Take it with a grain of salt. Same company found Meltdown and Spectre, but gave the industry 200 days to respond, but they gave AMD fewer than 24 hours. The problems lie in the outsourced AsMedia components and AMD Secure Processor, NOT the chips themselves. AMD has faced the same calls as Intel to open source their reply to Intel ME citing security concerns, they have not. "Vanilla" Ryzen does not feature PSP, so they are not affected.
CTS-Labs published the information at amdflaws.com, which is a new site created by the small company. The company claims that it discovered the vulnerabilities while studying the impact of what it characterizes as known backdoors in ASMedia chipsets. The company claims these backdoors have existed for six years.
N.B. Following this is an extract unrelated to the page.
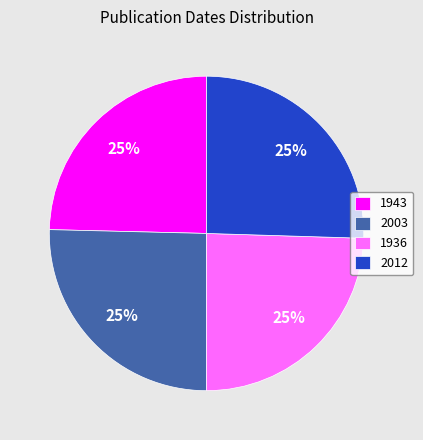

Is 2012 the majority of the pie?

No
AMD uses ASMedia as its third-party chipset supplier, and CTS-Labs claims to have found the same backdoors on the Ryzen and EPYC chipsets. These backdoors purportedly allow hackers to inject malicious code directly into the Platform Secure Processor (PSP), which is a separate and secure processor that provides global management functionality.
The PSP (also called AMD Secure Processor functions much like Intel's Management Engine (ME), which has proven in the past to have vulnerabilities. Neither AMD nor Intel open-source the code that runs on the processors, instead opting to run closed-source Linux distros.